Directions: The following data needs to be repeated exactly, with all images excluded.

Supplied material:
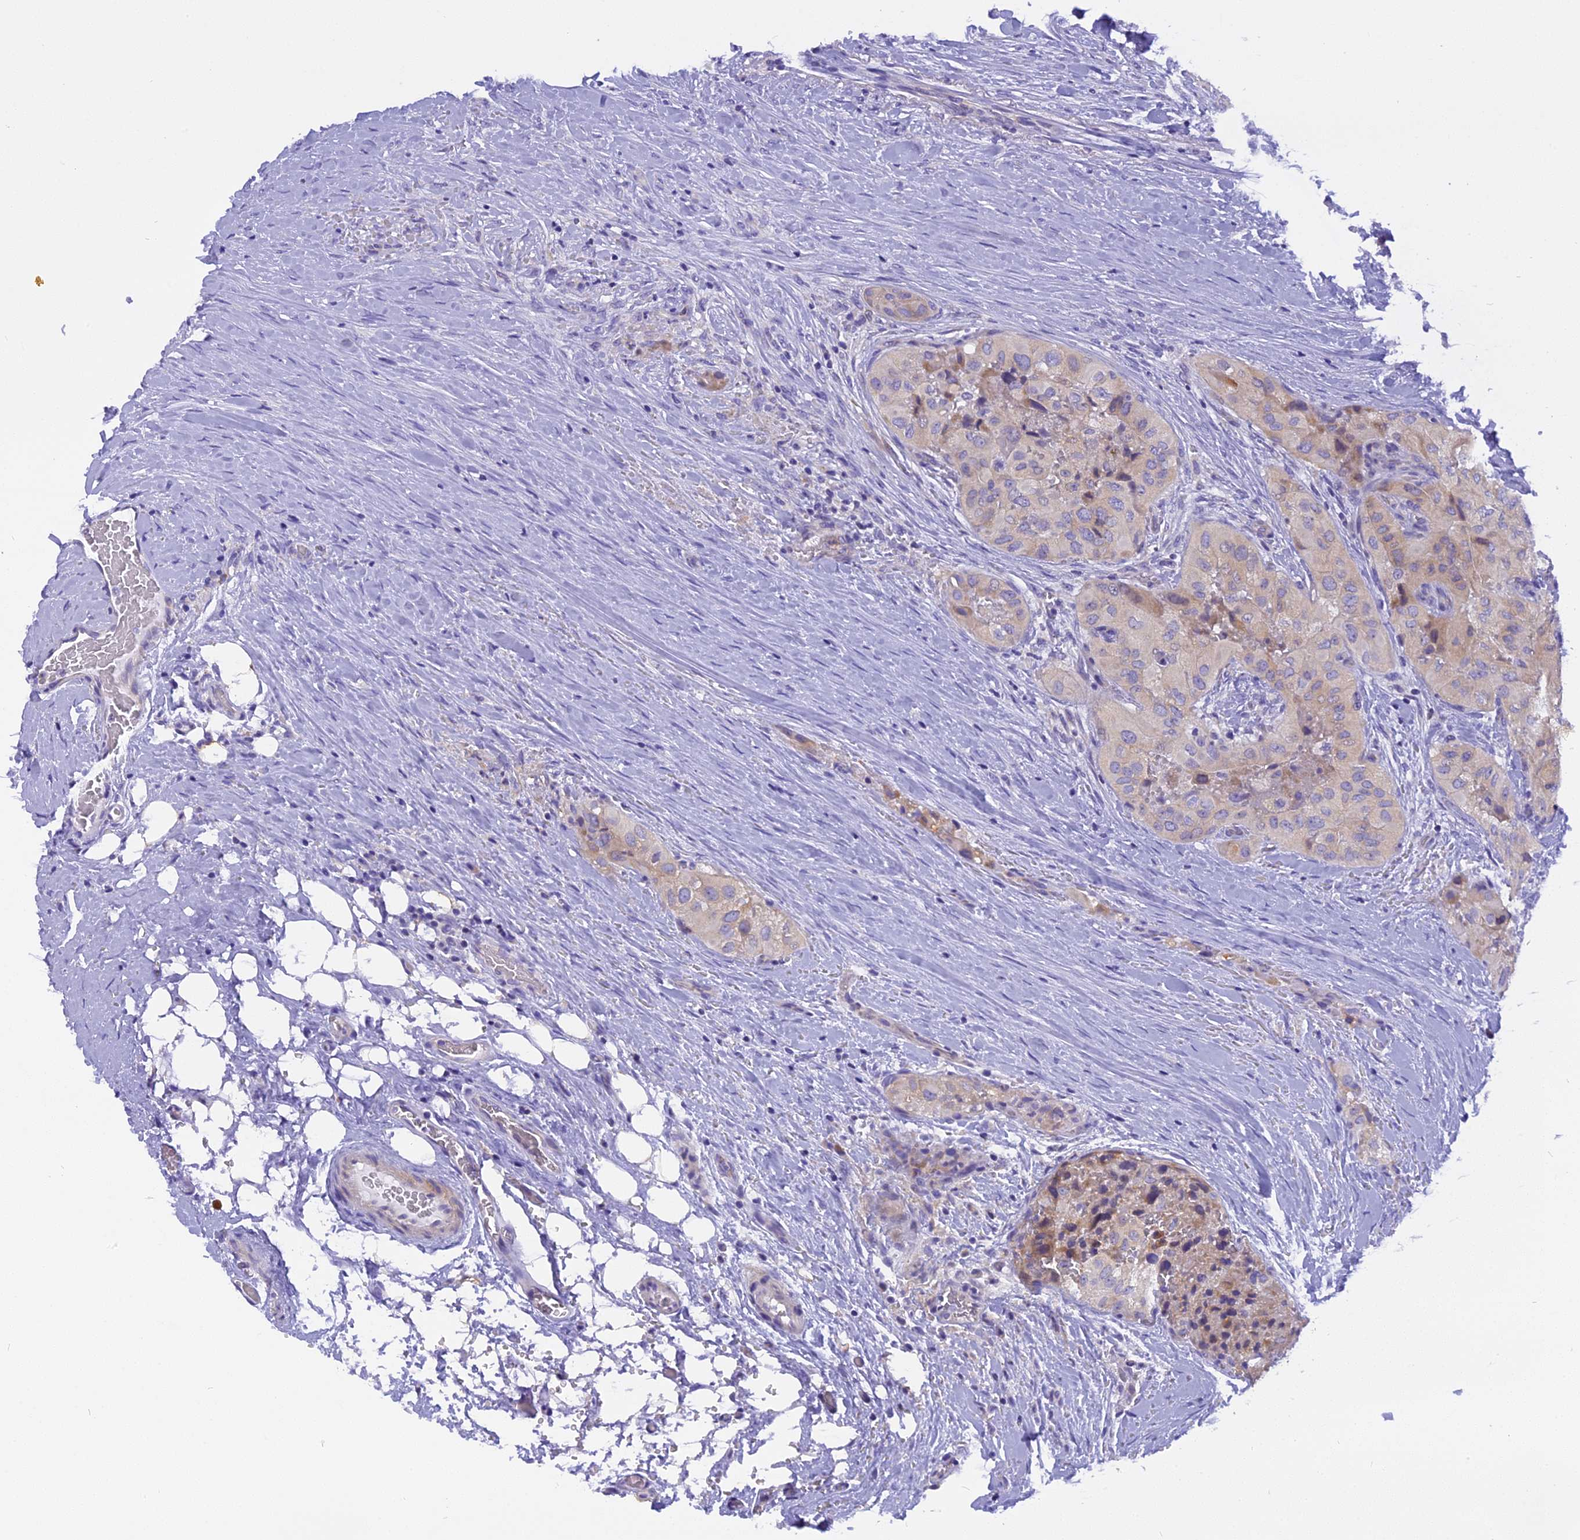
{"staining": {"intensity": "negative", "quantity": "none", "location": "none"}, "tissue": "thyroid cancer", "cell_type": "Tumor cells", "image_type": "cancer", "snomed": [{"axis": "morphology", "description": "Papillary adenocarcinoma, NOS"}, {"axis": "topography", "description": "Thyroid gland"}], "caption": "Protein analysis of thyroid papillary adenocarcinoma displays no significant expression in tumor cells.", "gene": "TRIM3", "patient": {"sex": "female", "age": 59}}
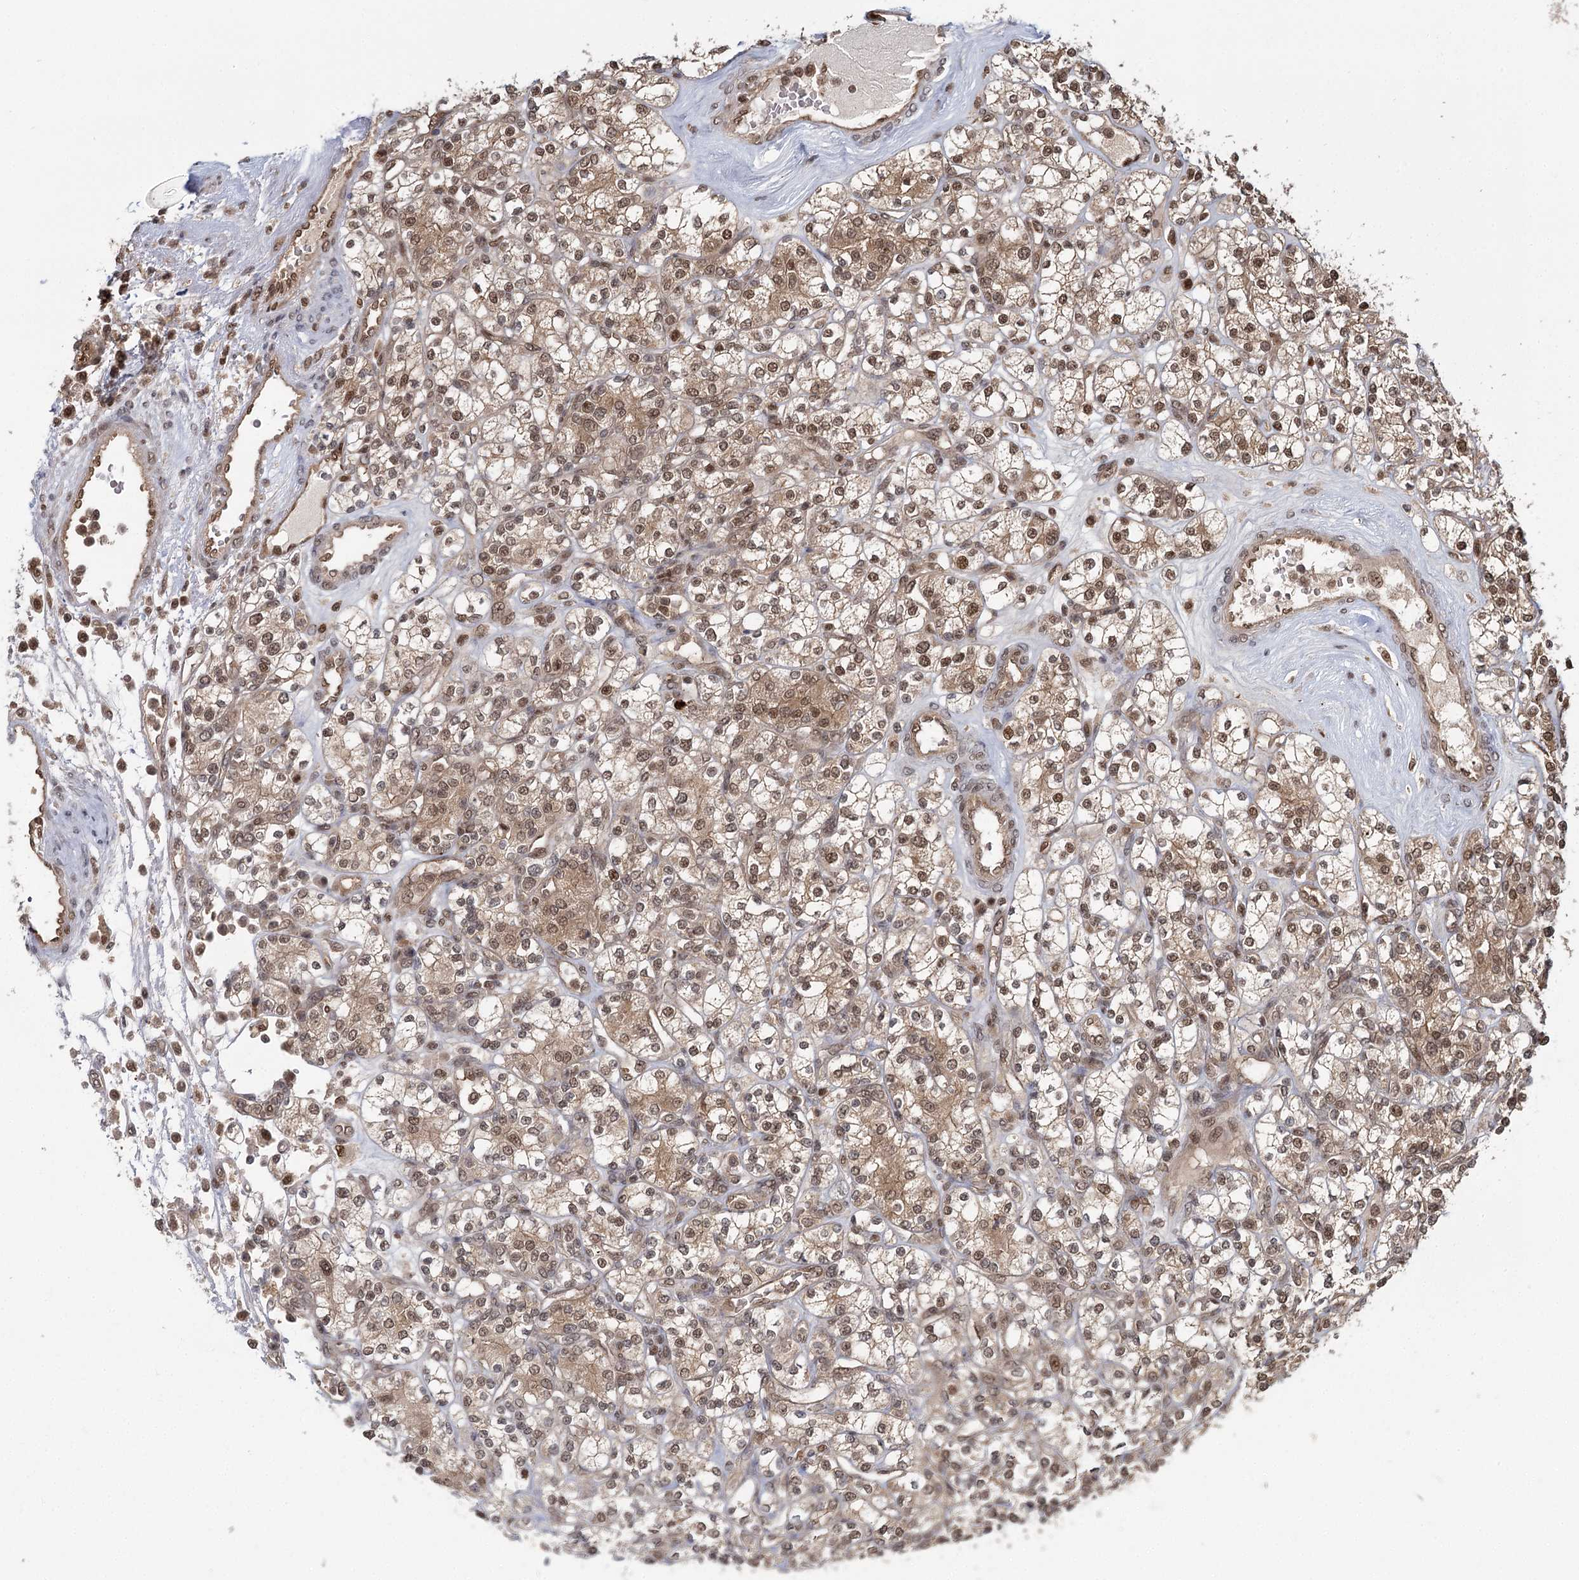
{"staining": {"intensity": "moderate", "quantity": ">75%", "location": "cytoplasmic/membranous,nuclear"}, "tissue": "renal cancer", "cell_type": "Tumor cells", "image_type": "cancer", "snomed": [{"axis": "morphology", "description": "Adenocarcinoma, NOS"}, {"axis": "topography", "description": "Kidney"}], "caption": "Protein staining of renal cancer tissue shows moderate cytoplasmic/membranous and nuclear expression in approximately >75% of tumor cells. The staining was performed using DAB to visualize the protein expression in brown, while the nuclei were stained in blue with hematoxylin (Magnification: 20x).", "gene": "N6AMT1", "patient": {"sex": "male", "age": 77}}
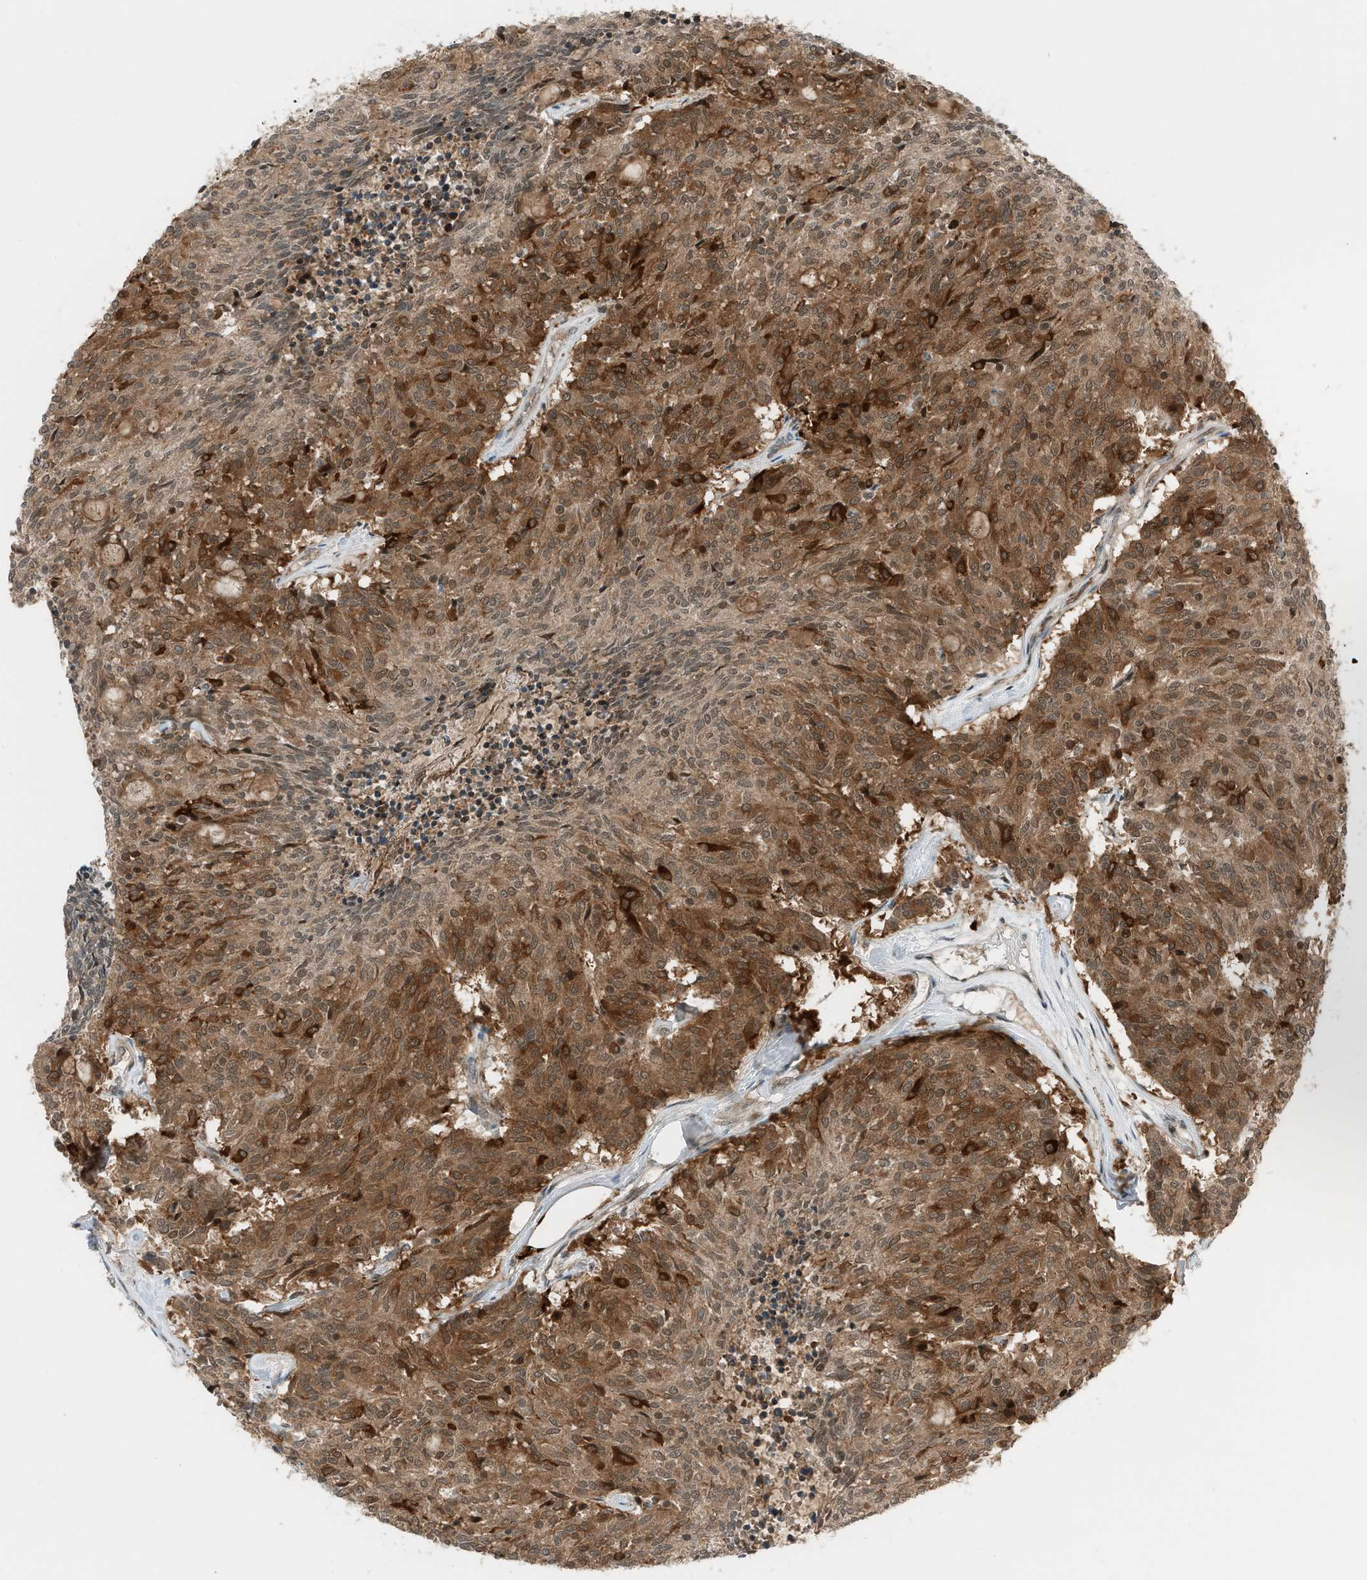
{"staining": {"intensity": "strong", "quantity": "25%-75%", "location": "cytoplasmic/membranous"}, "tissue": "carcinoid", "cell_type": "Tumor cells", "image_type": "cancer", "snomed": [{"axis": "morphology", "description": "Carcinoid, malignant, NOS"}, {"axis": "topography", "description": "Pancreas"}], "caption": "An image of human carcinoid stained for a protein displays strong cytoplasmic/membranous brown staining in tumor cells.", "gene": "RMND1", "patient": {"sex": "female", "age": 54}}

Response box:
{"staining": {"intensity": "negative", "quantity": "none", "location": "none"}, "tissue": "thyroid cancer", "cell_type": "Tumor cells", "image_type": "cancer", "snomed": [{"axis": "morphology", "description": "Papillary adenocarcinoma, NOS"}, {"axis": "topography", "description": "Thyroid gland"}], "caption": "Protein analysis of thyroid papillary adenocarcinoma displays no significant expression in tumor cells.", "gene": "TRIM3", "patient": {"sex": "female", "age": 59}}
{"staining": {"intensity": "moderate", "quantity": ">75%", "location": "cytoplasmic/membranous,nuclear"}, "tissue": "renal cancer", "cell_type": "Tumor cells", "image_type": "cancer", "snomed": [{"axis": "morphology", "description": "Adenocarcinoma, NOS"}, {"axis": "topography", "description": "Kidney"}], "caption": "Protein staining of renal cancer tissue shows moderate cytoplasmic/membranous and nuclear expression in approximately >75% of tumor cells. The staining was performed using DAB to visualize the protein expression in brown, while the nuclei were stained in blue with hematoxylin (Magnification: 20x).", "gene": "N6AMT1", "patient": {"sex": "male", "age": 77}}
{"staining": {"intensity": "strong", "quantity": "25%-75%", "location": "cytoplasmic/membranous"}, "tissue": "carcinoid", "cell_type": "Tumor cells", "image_type": "cancer", "snomed": [{"axis": "morphology", "description": "Carcinoid, malignant, NOS"}, {"axis": "topography", "description": "Pancreas"}], "caption": "An image of human carcinoid stained for a protein displays strong cytoplasmic/membranous brown staining in tumor cells.", "gene": "RMND1", "patient": {"sex": "female", "age": 54}}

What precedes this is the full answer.